Could you continue the piece on building data visualization dashboards in Python, starting right after its last sentence?

▶ Page extract
►

Introduction
During one of my university project modules which require us to present our data from the sample dataset of the Scottish Referendum 2014.
There I was exposed to terms like Data Wrangling and the use of D3 to create an interactive dashboard.
Which the process to do data-wrangling was a tedious process and creating the dashboard using D3 was quite bad as well.
So Data Visualisation always leaves a bad taste for me.
Pain in Building Dashboard
For me, the difficulty arises when building a website dashboard in Python.
Despite there are literally tons of dashboard templates out there. From bootstrap, D3 to plotly chart templates to get you started.
When you want to customise it to fit your need, It can be a huge learning curve.
Especially your focus is not on web development. With the ever-growing amount of front-end technologies at your disposal. It can be daunting for anyone.
If you are like most developers with skillsets to analyse the data and presenting a story out of it.
This is where I believe that using data visualisation libraries can help to speed up the creation process of your dashboard to present data.

◄

▶ Text extracted from each page

►

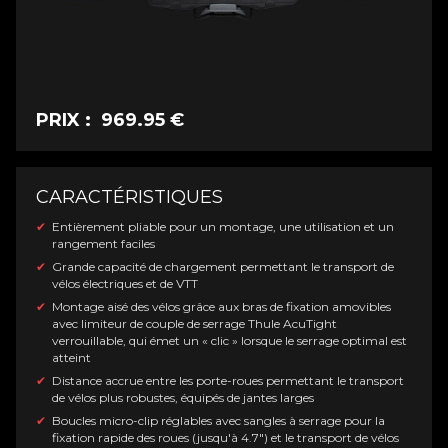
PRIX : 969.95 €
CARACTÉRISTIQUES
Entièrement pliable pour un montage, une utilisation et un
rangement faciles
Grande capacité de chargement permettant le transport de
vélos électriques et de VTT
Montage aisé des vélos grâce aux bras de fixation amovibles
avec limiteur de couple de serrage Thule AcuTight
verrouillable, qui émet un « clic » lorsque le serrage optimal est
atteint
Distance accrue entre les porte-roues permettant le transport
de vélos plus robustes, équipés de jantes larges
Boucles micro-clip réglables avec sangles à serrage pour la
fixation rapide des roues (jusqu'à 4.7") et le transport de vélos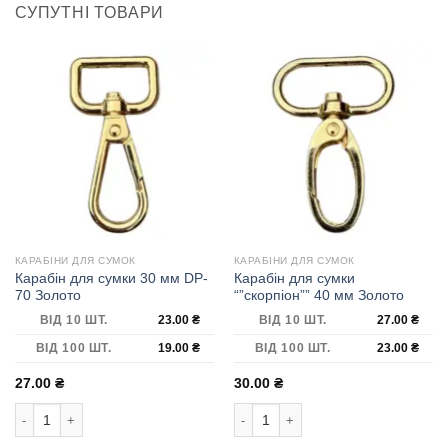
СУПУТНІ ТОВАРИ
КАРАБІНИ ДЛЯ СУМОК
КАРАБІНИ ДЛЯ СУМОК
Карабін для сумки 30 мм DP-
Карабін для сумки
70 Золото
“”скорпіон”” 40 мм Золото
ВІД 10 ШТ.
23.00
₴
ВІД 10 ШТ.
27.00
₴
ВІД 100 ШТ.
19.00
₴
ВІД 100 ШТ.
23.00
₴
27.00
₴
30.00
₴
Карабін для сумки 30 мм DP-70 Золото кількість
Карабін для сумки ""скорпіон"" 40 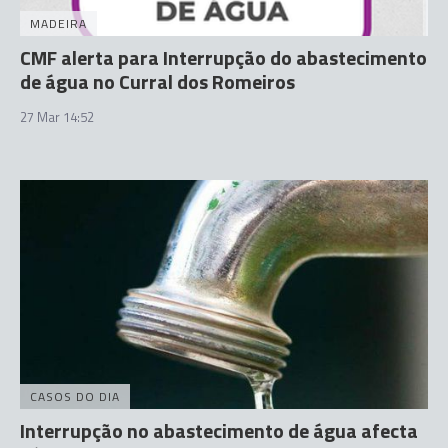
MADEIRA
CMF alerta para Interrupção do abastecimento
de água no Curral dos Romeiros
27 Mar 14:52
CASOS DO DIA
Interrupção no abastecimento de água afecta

◄
►

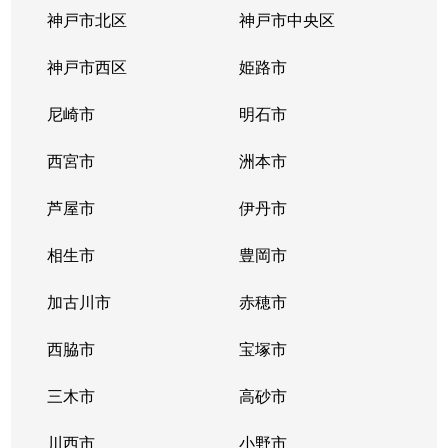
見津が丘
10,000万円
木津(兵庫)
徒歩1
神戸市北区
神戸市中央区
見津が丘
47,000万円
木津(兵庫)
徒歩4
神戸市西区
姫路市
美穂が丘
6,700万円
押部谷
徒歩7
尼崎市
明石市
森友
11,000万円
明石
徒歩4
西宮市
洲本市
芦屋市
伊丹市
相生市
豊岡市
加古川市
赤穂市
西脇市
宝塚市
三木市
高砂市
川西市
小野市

◄

▶ Result
Data Visualisation Libraries for Dashboard
Till date, I had played with two data visualisation libraries for creating a dashboard in Python.
Namely, Dash by Plotly which has quite a mature data visualisation library & beautiful interactive charts .
But it has a steeper learning curve and a lot of boilerplate code.
When you are creating your own dashboard using the HTML components provided by Plotly.
The 2nd that I had worked with is a new kid on the block that is called Streamlit.
Which offers features like 3rd party integration of charts and data caching capabilities along with the use of markdown to create your dashboard.
Conclusion
Despite the ease of use for these dashboards libraries, which helps you to create a dashboard without the need to learn or built using front-end web technologies.
I found out that this does not replace the need for data analysis or data visualisation using plotting libraries like Bokeh, Plotly or Matplotlib.
Since I was stuck with cleaning and generating the charts needed to display it on my dashboard.
Never the less, If you are planning to build a website dashboard.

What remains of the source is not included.